ACTIVITY:
In the indemnification definitions, which defined term is said to include any constituent corporation absorbed in a consolidation or merger?

DOCUMENT SEGMENT:
....................

(b) The term “by reason of the fact that the he or she is or was a director or officer of the Corporation,” shall be broadly construed and shall include, without limitation, any actual or alleged act or omission to act.
(c) The term “expenses” shall be broadly and reasonably construed and shall include, without limitation, all direct and indirect costs of any type or nature whatsoever including, without limitation, all attorneys’ fees and related disbursements, appeal bonds, and otherout-of-pocket costs actually and reasonably incurred by the indemnitee in connection with either the investigation, defense or appeal of an action, suit or proceeding or establishing or enforcing a right to indemnification under this Article V, Section 145 of the General Corporation Law of the State of Delaware, or otherwise.
(d) The term “judgments, fines and amounts paid in settlement” shall be broadly construed and shall include, without limitation, all direct and indirect payments of any type or nature whatsoever (including, without limitation, all penalties and amounts required to be forfeited or reimbursed to the Corporation), as well as any penalties or excise taxes assessed on a person with respect to an employee benefit plan).
(e) The term “Corporation” shall include, without limitation and in addition to the resulting corporation, any constituent corporation (including any constituent of a constituent) absorbed in a consolidation or merger which, if its separate existence had continued, would have had power and authority to indemnify its directors or officers or agents, so that any person who is or was a director or officer or agent of such constituent corporation, or is or was serving at the request of such constituent corporation as a director or officer or agent of another corporation, partnership, joint venture, trust, employee benefit plan, or other enterprise, shall stand in the same position under the provisions of this Article V with respect to the resulting or surviving corporation as he or she would have with respect to such constituent corporation if its separate existence had continued.

....................

[Chart analysis data]
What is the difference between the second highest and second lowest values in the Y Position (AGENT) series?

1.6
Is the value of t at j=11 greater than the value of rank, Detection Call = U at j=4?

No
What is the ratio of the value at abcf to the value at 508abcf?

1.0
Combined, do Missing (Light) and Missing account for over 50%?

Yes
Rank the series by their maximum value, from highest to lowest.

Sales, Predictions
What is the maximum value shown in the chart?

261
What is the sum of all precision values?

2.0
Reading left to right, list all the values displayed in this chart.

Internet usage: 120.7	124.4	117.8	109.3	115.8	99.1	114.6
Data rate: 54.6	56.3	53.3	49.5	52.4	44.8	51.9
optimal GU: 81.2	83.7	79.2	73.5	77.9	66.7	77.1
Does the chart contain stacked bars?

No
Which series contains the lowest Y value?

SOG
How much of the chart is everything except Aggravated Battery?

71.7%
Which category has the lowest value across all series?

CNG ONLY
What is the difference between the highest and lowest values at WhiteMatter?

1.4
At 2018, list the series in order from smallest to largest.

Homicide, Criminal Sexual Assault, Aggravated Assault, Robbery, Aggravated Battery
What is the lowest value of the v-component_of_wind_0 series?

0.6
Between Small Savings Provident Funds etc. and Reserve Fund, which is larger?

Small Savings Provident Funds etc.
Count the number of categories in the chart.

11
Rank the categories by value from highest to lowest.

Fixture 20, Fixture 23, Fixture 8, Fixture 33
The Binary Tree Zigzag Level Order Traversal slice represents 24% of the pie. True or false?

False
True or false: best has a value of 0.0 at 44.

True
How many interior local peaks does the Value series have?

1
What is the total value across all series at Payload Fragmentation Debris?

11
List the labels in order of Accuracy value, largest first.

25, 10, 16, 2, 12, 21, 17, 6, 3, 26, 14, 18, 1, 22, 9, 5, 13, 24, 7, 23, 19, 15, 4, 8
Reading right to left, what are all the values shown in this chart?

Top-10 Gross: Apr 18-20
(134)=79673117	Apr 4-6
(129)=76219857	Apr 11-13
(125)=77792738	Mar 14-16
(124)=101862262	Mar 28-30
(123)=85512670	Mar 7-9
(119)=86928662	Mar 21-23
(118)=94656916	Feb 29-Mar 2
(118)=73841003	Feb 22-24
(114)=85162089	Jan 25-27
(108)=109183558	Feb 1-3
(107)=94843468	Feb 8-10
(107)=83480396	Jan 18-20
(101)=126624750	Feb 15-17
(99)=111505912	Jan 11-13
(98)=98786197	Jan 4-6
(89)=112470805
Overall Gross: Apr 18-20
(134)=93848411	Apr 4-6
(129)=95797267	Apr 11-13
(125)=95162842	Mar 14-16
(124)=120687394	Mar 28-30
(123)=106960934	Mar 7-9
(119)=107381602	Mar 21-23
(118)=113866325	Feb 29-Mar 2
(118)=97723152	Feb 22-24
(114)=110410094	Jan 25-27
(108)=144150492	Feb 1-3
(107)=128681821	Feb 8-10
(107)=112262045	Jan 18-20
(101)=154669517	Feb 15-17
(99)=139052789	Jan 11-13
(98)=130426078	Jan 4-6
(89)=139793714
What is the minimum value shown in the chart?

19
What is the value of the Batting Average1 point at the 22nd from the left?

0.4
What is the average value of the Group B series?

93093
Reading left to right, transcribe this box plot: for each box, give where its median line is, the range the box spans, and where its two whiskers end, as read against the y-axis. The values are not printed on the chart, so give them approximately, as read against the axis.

....................

ANSWER TO THIS EXERCISE:
The term "Corporation."